Cyberattack delays ICBC mailing of COVID-19 rebate cheques to customers
ICBC says no customer information was obtained in the attack
A cyberattack has temporarily delayed a mailout of COVID-19 rebate cheques to ICBC customers promised by the B.C. government.
The government-owned auto insurer says the attack targeted a third-party vendor contracted to provide printing and distribution services, but did not impact ICBC's secure systems.
In a release issued Wednesday, ICBC says the vendor holds information about customers including names, addresses, COVID-19 rebate cheque amounts and cheque numbers.
"There is no indication this information was obtained," reads the release.
"Ensuring the safety and security of customers' information is our top priority. We are actively monitoring the situation with the vendor and will work with the Office of the Information and Privacy Commissioner for British Columbia (OIPC) if any information has been obtained."
Drivers refunded from pandemic savings
In February, the province promised B.C. drivers would get a partial refund on their car insurance due to the hundreds of millions ICBC saved during the pandemic.
The average rebate was estimated at $190 per driver, but could be as high as $400 for some.

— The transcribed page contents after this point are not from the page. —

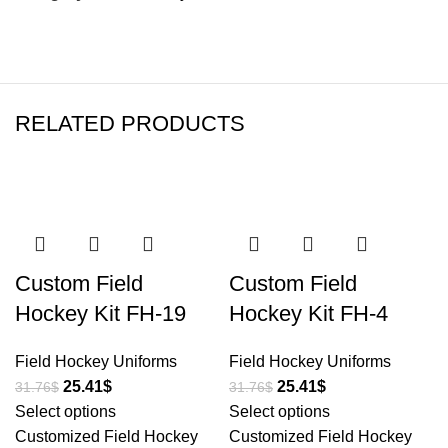
RELATED PRODUCTS
-20%
-20%
Custom Field
Custom Field
Hockey Kit FH-19
Hockey Kit FH-4
Field Hockey Uniforms
Field Hockey Uniforms
25.41
$
25.41
$
31.76
$
31.76
$
Select options
Select options
Customized Field Hockey
Customized Field Hockey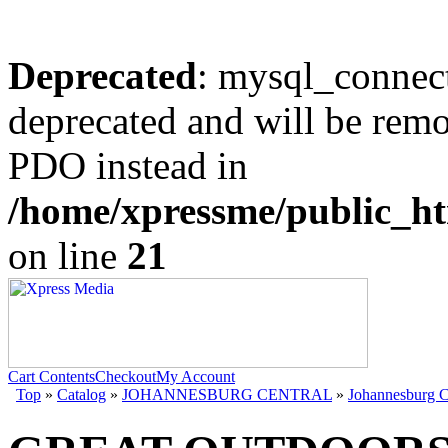
Deprecated
: mysql_connect
deprecated and will be remo
PDO instead in
/home/xpressme/public_ht
on line
21
Cart Contents
Checkout
My Account
Top
»
Catalog
»
JOHANNESBURG CENTRAL
»
Johannesburg C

ICBC had planned to issue cheques to customers starting this week, but put those plans on hold before any cheques could be mailed when it learned of the attack.
ICBC says its optimistic "the delay will be minimal" and is working on issuing cheques in the coming weeks.
Premier John Horgan said the one-time rebate is drawn from net savings of $600 million ICBC saw from April 1 to Sept. 30. As people continue to work from home and socialize less, there have been fewer cars on the road and "a major decrease" in crashes.
The rebates are available to those who held policies during that six-month period, except customers with short-term, storage or distance-based policies "whose premiums already reflect lower usage."